== Information shown

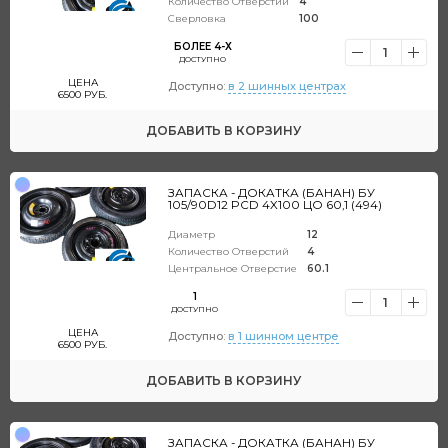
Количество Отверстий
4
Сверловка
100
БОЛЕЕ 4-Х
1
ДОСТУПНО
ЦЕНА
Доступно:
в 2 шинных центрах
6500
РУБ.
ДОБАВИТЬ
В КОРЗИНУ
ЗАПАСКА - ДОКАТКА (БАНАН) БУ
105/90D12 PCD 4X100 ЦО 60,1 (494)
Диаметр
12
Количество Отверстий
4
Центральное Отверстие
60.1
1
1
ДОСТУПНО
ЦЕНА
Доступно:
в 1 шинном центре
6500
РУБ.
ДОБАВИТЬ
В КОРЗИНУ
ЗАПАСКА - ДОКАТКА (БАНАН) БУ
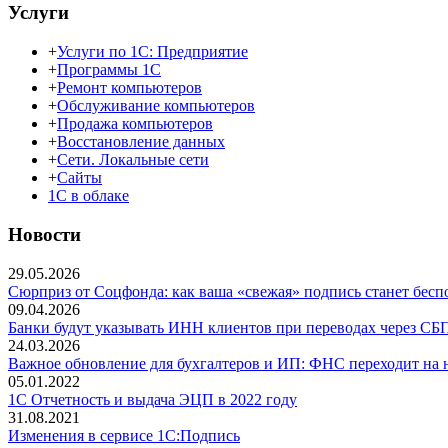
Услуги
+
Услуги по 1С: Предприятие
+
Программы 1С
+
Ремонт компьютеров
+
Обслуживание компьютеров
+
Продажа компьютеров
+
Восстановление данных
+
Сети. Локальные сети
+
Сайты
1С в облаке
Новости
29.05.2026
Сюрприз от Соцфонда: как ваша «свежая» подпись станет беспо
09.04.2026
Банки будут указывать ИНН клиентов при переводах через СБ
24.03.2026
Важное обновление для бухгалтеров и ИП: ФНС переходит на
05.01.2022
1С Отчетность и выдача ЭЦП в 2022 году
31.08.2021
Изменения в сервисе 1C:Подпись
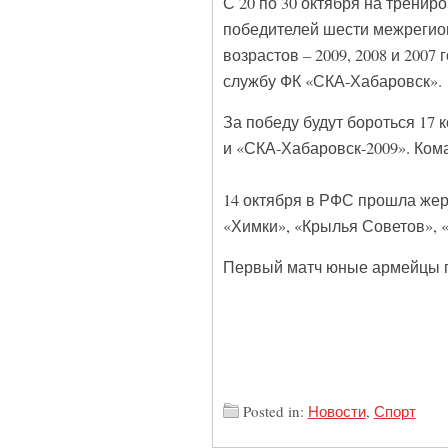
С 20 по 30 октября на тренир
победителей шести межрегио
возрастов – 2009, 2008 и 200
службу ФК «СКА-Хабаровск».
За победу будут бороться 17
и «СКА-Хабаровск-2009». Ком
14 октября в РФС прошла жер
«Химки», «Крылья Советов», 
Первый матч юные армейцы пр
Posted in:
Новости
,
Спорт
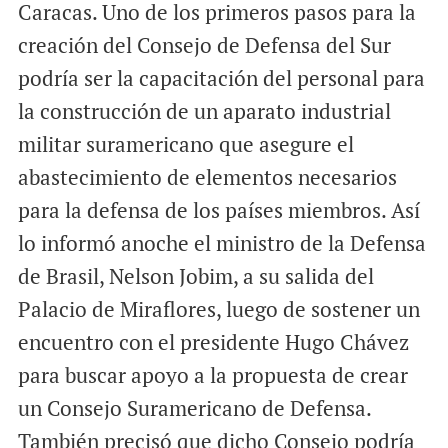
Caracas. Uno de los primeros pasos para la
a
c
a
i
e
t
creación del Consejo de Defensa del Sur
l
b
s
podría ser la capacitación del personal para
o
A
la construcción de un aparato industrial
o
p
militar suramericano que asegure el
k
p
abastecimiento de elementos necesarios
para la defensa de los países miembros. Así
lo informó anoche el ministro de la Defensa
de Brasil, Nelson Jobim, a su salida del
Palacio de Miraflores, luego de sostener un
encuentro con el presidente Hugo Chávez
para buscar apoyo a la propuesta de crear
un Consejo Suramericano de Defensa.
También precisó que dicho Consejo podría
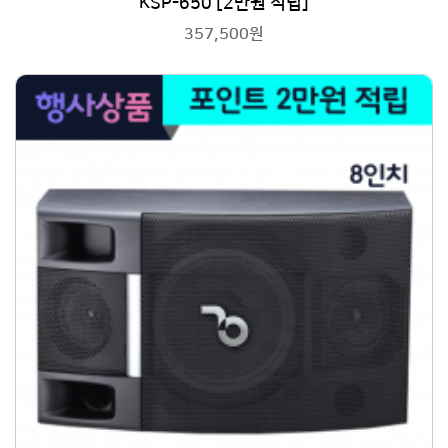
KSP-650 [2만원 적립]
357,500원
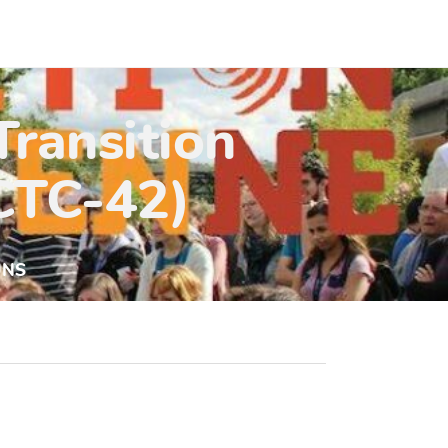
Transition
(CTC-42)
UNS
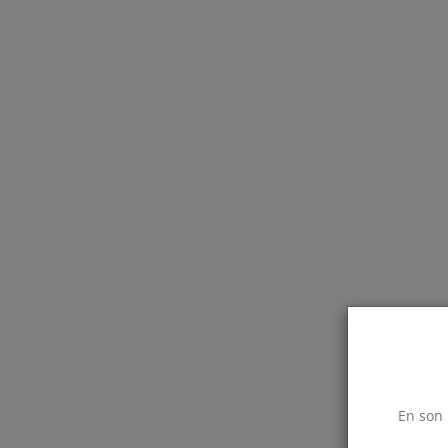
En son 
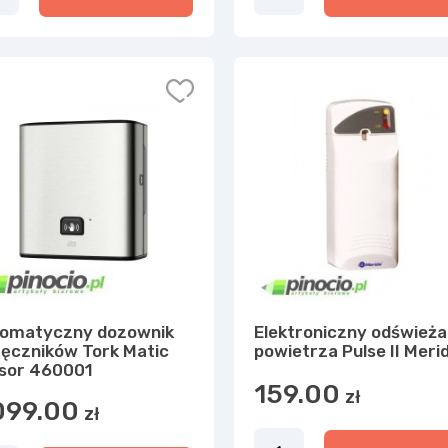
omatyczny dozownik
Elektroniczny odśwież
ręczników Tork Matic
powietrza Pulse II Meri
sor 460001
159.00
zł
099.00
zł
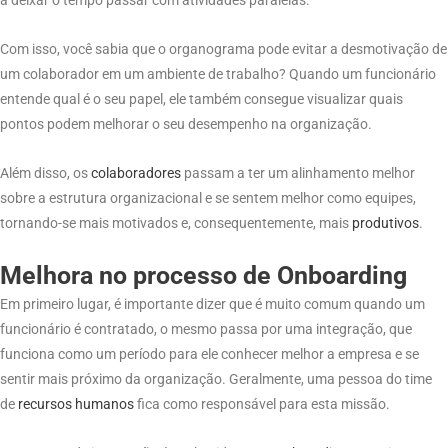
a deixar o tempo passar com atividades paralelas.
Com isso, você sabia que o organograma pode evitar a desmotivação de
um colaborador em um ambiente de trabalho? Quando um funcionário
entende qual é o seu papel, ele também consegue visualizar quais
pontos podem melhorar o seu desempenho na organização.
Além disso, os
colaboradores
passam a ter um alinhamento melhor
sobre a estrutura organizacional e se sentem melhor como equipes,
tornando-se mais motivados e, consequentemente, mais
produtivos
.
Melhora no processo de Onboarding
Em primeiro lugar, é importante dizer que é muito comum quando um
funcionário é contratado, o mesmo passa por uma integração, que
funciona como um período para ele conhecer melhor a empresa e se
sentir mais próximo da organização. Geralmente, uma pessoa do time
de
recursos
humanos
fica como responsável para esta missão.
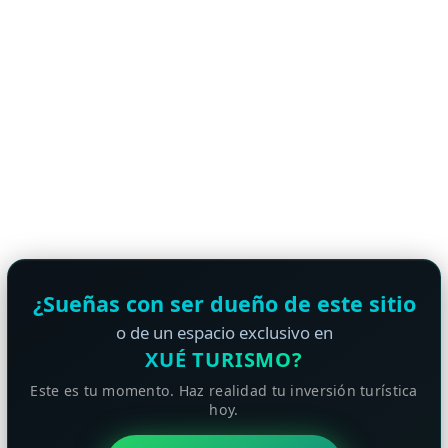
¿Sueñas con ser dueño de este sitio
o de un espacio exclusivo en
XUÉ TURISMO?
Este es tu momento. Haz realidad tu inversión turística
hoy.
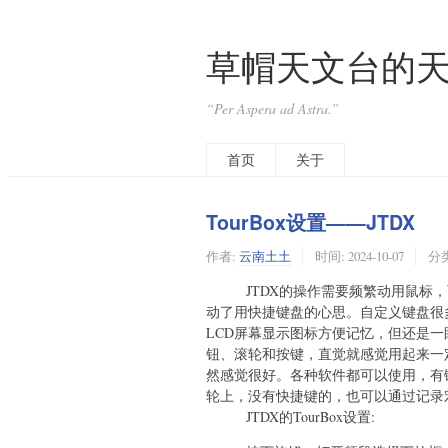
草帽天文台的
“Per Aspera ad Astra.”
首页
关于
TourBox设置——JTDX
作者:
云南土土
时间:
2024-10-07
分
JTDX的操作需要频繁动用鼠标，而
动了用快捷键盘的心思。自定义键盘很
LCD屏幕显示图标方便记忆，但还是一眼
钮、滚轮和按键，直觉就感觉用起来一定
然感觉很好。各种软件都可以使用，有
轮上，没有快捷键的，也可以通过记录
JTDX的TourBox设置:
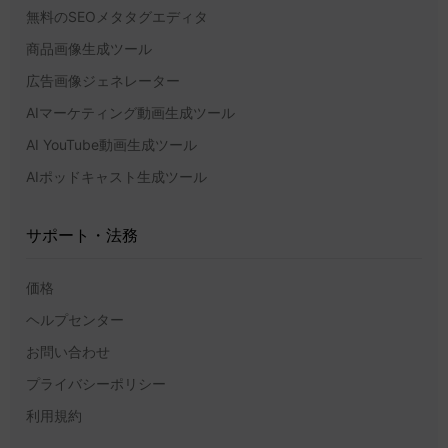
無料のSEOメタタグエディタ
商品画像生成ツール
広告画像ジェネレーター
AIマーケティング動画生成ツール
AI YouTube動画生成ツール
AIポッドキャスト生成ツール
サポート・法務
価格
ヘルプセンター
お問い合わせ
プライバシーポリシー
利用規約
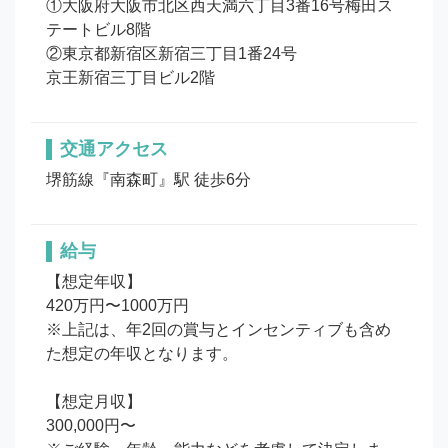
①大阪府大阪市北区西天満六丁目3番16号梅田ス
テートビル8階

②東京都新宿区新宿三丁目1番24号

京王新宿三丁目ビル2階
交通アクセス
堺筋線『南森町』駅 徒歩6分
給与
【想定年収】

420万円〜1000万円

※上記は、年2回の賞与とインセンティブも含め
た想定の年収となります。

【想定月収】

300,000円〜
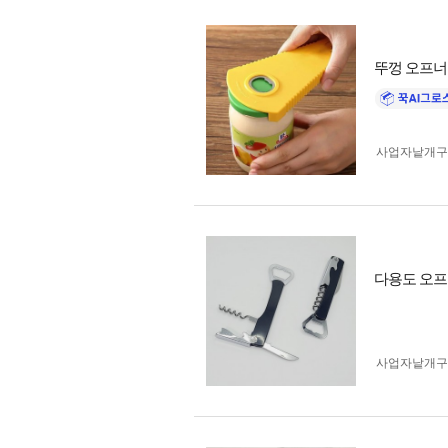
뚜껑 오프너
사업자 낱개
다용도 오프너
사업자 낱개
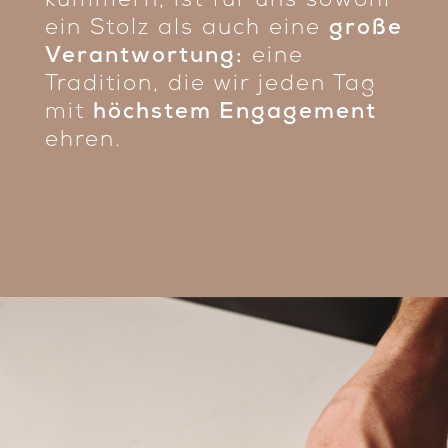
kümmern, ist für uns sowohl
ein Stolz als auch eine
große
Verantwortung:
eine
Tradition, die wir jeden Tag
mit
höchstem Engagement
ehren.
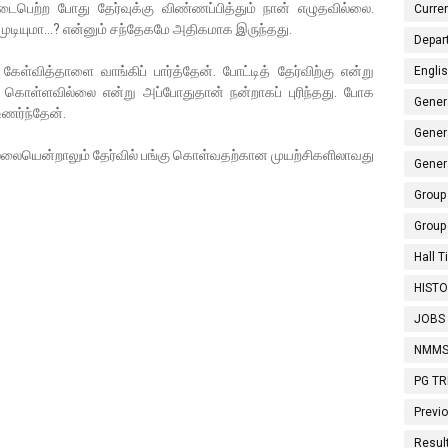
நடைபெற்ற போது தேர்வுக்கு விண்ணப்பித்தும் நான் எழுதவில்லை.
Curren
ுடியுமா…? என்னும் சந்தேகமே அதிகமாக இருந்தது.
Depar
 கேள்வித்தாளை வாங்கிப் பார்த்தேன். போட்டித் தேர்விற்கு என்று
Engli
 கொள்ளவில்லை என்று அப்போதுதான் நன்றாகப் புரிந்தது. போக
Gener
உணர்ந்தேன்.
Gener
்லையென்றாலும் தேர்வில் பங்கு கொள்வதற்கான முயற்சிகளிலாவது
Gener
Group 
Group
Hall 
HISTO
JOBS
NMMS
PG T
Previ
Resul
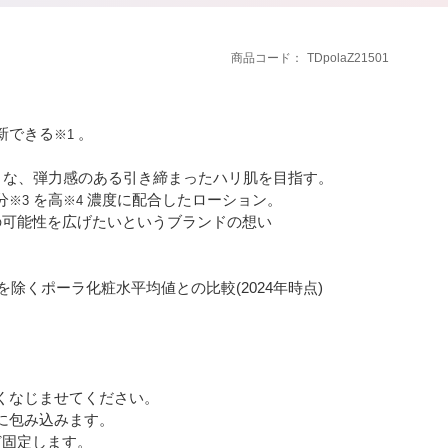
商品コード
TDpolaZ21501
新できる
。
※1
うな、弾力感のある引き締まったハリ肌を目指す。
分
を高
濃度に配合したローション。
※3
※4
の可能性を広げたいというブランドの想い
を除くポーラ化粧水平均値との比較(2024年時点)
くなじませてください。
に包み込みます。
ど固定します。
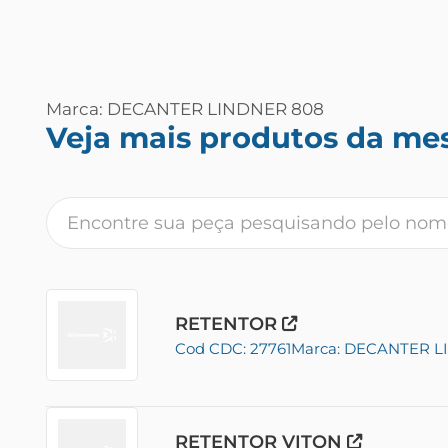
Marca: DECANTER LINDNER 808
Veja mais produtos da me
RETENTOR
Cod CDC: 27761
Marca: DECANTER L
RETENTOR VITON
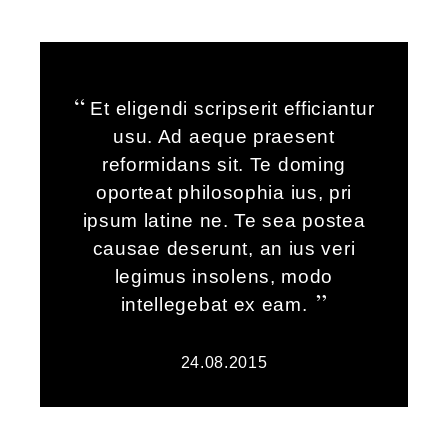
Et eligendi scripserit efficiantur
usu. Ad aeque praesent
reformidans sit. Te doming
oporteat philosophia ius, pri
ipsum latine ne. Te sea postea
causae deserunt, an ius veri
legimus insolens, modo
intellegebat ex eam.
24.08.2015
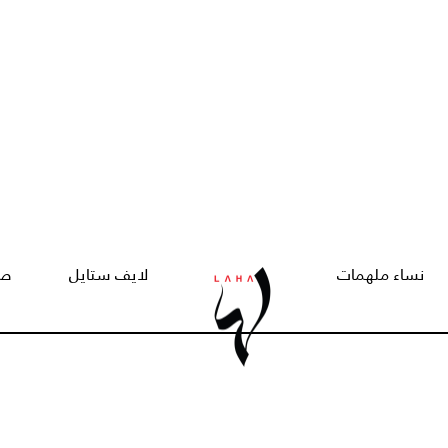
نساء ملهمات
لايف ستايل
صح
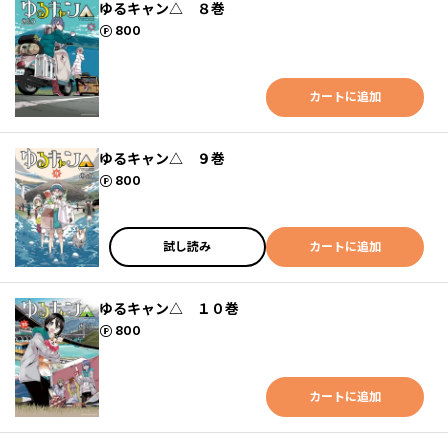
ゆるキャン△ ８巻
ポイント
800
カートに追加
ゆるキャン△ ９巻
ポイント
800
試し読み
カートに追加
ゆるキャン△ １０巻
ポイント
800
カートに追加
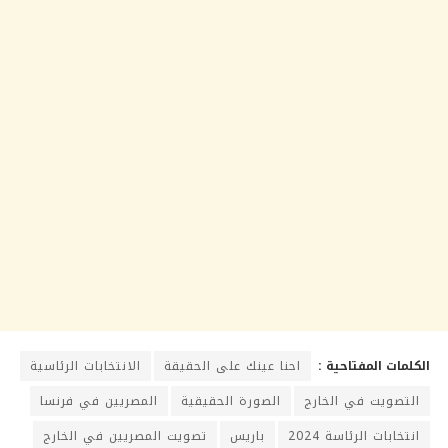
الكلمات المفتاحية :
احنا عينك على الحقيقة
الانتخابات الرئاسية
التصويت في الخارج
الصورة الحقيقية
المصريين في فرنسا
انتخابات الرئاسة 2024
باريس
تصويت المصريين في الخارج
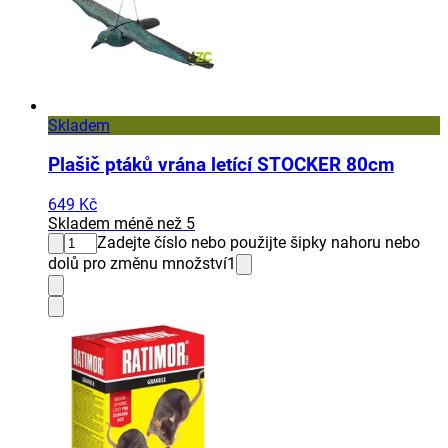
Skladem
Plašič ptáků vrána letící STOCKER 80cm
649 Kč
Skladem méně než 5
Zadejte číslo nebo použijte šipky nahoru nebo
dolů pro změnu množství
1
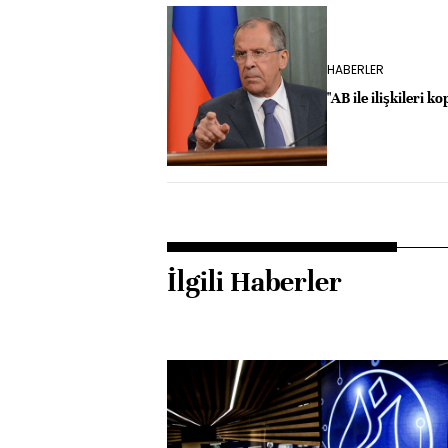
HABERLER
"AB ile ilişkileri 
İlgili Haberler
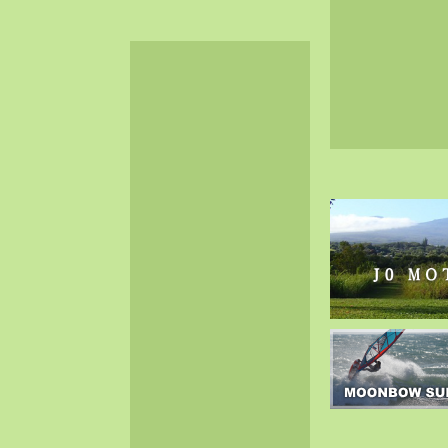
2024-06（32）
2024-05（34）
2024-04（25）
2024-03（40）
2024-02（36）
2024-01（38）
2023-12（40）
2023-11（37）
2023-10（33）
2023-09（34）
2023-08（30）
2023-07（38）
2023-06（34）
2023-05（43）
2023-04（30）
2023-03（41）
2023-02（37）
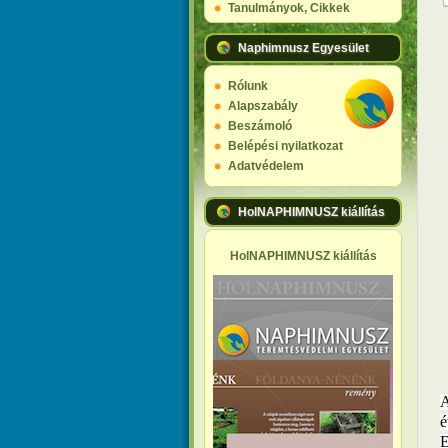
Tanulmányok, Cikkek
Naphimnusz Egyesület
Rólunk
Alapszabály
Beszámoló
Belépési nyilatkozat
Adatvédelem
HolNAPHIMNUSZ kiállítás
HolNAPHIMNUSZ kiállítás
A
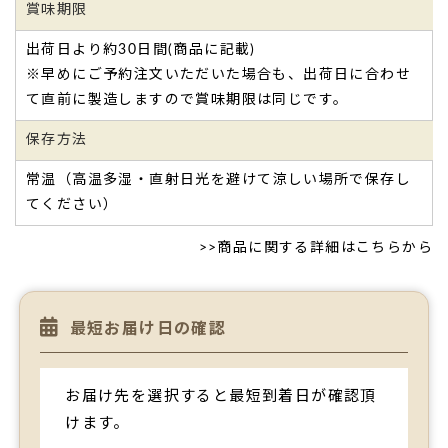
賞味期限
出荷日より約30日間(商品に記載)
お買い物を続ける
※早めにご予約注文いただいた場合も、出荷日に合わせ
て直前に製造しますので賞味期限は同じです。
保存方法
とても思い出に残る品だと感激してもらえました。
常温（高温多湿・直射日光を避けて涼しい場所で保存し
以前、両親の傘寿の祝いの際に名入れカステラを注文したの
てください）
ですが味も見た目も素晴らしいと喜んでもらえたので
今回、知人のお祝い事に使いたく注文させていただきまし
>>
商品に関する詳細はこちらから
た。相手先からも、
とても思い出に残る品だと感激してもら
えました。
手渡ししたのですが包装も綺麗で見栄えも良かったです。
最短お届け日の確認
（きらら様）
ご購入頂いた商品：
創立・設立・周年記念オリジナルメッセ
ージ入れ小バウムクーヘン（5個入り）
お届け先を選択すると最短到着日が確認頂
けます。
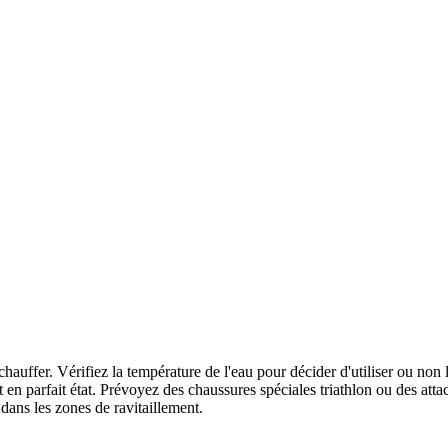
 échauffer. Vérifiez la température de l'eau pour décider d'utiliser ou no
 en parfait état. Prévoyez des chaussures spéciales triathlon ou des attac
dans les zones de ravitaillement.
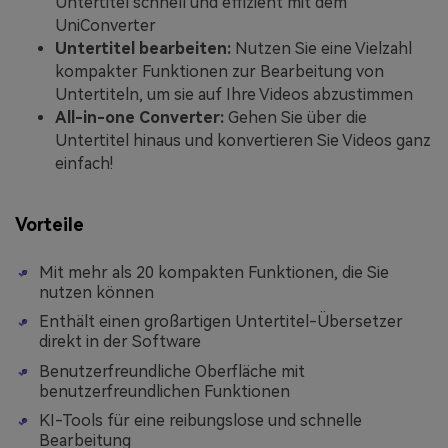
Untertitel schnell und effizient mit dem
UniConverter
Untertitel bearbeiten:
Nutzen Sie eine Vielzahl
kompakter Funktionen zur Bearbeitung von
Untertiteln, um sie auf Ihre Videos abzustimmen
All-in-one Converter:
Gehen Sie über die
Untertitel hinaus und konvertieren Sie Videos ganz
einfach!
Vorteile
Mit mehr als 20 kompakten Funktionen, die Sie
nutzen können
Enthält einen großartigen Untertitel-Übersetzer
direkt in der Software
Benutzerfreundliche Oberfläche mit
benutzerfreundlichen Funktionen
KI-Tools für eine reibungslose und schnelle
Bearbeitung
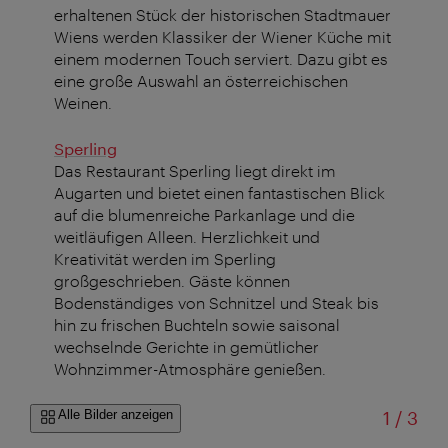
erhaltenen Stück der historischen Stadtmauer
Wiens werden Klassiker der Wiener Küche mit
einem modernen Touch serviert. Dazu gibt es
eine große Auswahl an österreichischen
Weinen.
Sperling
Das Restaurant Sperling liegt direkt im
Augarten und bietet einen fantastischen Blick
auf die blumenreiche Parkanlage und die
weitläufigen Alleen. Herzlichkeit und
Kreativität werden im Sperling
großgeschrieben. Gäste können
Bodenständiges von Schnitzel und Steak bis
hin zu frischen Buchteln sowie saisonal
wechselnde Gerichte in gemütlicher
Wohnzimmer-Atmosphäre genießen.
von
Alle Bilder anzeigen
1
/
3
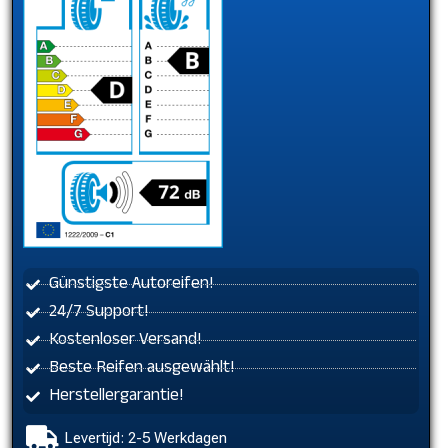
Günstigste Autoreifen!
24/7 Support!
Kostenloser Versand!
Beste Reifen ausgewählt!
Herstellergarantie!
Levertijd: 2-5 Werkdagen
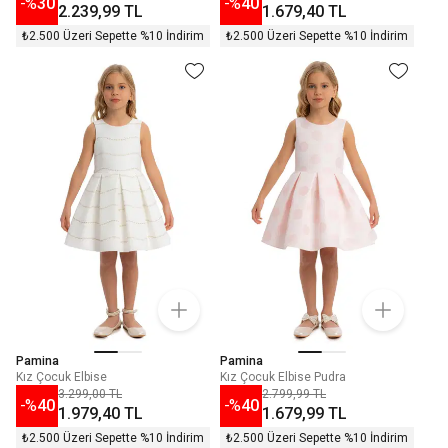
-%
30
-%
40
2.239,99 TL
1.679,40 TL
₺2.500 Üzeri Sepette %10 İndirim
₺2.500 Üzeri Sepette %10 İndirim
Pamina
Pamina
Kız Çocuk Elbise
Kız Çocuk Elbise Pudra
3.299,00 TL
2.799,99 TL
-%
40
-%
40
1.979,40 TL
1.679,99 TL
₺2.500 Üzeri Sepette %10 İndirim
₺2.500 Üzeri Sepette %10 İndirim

====

Aim of the exercise: Identify and copy each line of the material above that contains the string "Consejo", matching case.

The answer:
creación del Consejo de Defensa del Sur
un Consejo Suramericano de Defensa.
También precisó que dicho Consejo podría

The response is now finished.